• HOW TO COMPLETE THIS TASK: Return every line of the listing exactly as written.
Start of DATA EXCERPTS
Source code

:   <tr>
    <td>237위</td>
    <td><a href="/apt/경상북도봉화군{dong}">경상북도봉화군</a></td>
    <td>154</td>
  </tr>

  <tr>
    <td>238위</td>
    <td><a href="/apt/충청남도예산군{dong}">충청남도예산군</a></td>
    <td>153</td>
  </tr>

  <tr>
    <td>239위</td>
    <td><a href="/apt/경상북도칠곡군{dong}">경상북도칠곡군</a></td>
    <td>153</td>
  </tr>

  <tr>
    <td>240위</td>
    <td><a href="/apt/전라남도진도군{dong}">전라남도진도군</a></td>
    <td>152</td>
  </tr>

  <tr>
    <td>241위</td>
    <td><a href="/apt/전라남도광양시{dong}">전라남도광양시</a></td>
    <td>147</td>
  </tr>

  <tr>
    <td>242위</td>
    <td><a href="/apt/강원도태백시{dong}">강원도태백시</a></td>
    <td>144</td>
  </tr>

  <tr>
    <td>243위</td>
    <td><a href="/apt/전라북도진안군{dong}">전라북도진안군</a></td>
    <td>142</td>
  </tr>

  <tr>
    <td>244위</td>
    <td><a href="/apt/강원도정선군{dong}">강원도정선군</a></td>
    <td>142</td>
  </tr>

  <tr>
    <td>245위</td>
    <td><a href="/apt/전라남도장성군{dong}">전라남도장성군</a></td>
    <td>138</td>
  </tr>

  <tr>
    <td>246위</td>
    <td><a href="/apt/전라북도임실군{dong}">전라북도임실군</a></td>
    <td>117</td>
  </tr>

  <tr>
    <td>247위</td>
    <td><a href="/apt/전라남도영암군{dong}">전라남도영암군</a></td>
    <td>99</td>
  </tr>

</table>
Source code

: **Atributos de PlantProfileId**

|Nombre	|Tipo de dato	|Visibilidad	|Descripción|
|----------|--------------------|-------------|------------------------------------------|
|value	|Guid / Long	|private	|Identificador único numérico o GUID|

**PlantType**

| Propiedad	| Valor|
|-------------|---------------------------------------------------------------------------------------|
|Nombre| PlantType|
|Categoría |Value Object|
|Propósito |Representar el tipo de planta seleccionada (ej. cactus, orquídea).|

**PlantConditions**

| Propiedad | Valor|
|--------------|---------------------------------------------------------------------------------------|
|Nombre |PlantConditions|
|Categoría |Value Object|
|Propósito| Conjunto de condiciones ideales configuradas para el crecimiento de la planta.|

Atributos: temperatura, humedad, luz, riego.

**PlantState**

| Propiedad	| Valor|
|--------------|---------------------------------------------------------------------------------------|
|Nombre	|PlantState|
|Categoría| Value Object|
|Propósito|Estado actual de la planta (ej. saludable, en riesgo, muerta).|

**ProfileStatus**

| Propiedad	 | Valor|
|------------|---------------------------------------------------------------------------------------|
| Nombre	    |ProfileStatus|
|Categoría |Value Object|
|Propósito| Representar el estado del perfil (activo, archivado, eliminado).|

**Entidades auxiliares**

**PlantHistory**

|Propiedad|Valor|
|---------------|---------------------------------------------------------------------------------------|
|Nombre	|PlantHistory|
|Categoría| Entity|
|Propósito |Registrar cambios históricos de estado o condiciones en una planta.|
End of DATA EXCERPTS
• TASK OUTPUT:
Source code

:   <tr>
    <td>237위</td>
    <td><a href="/apt/경상북도봉화군{dong}">경상북도봉화군</a></td>
    <td>154</td>
  </tr>

  <tr>
    <td>238위</td>
    <td><a href="/apt/충청남도예산군{dong}">충청남도예산군</a></td>
    <td>153</td>
  </tr>

  <tr>
    <td>239위</td>
    <td><a href="/apt/경상북도칠곡군{dong}">경상북도칠곡군</a></td>
    <td>153</td>
  </tr>

  <tr>
    <td>240위</td>
    <td><a href="/apt/전라남도진도군{dong}">전라남도진도군</a></td>
    <td>152</td>
  </tr>

  <tr>
    <td>241위</td>
    <td><a href="/apt/전라남도광양시{dong}">전라남도광양시</a></td>
    <td>147</td>
  </tr>

  <tr>
    <td>242위</td>
    <td><a href="/apt/강원도태백시{dong}">강원도태백시</a></td>
    <td>144</td>
  </tr>

  <tr>
    <td>243위</td>
    <td><a href="/apt/전라북도진안군{dong}">전라북도진안군</a></td>
    <td>142</td>
  </tr>

  <tr>
    <td>244위</td>
    <td><a href="/apt/강원도정선군{dong}">강원도정선군</a></td>
    <td>142</td>
  </tr>

  <tr>
    <td>245위</td>
    <td><a href="/apt/전라남도장성군{dong}">전라남도장성군</a></td>
    <td>138</td>
  </tr>

  <tr>
    <td>246위</td>
    <td><a href="/apt/전라북도임실군{dong}">전라북도임실군</a></td>
    <td>117</td>
  </tr>

  <tr>
    <td>247위</td>
    <td><a href="/apt/전라남도영암군{dong}">전라남도영암군</a></td>
    <td>99</td>
  </tr>

</table>
Source code

: **Atributos de PlantProfileId**

|Nombre	|Tipo de dato	|Visibilidad	|Descripción|
|----------|--------------------|-------------|------------------------------------------|
|value	|Guid / Long	|private	|Identificador único numérico o GUID|

**PlantType**

| Propiedad	| Valor|
|-------------|---------------------------------------------------------------------------------------|
|Nombre| PlantType|
|Categoría |Value Object|
|Propósito |Representar el tipo de planta seleccionada (ej. cactus, orquídea).|

**PlantConditions**

| Propiedad | Valor|
|--------------|---------------------------------------------------------------------------------------|
|Nombre |PlantConditions|
|Categoría |Value Object|
|Propósito| Conjunto de condiciones ideales configuradas para el crecimiento de la planta.|

Atributos: temperatura, humedad, luz, riego.

**PlantState**

| Propiedad	| Valor|
|--------------|---------------------------------------------------------------------------------------|
|Nombre	|PlantState|
|Categoría| Value Object|
|Propósito|Estado actual de la planta (ej. saludable, en riesgo, muerta).|

**ProfileStatus**

| Propiedad	 | Valor|
|------------|---------------------------------------------------------------------------------------|
| Nombre	    |ProfileStatus|
|Categoría |Value Object|
|Propósito| Representar el estado del perfil (activo, archivado, eliminado).|

**Entidades auxiliares**

**PlantHistory**

|Propiedad|Valor|
|---------------|---------------------------------------------------------------------------------------|
|Nombre	|PlantHistory|
|Categoría| Entity|
|Propósito |Registrar cambios históricos de estado o condiciones en una planta.|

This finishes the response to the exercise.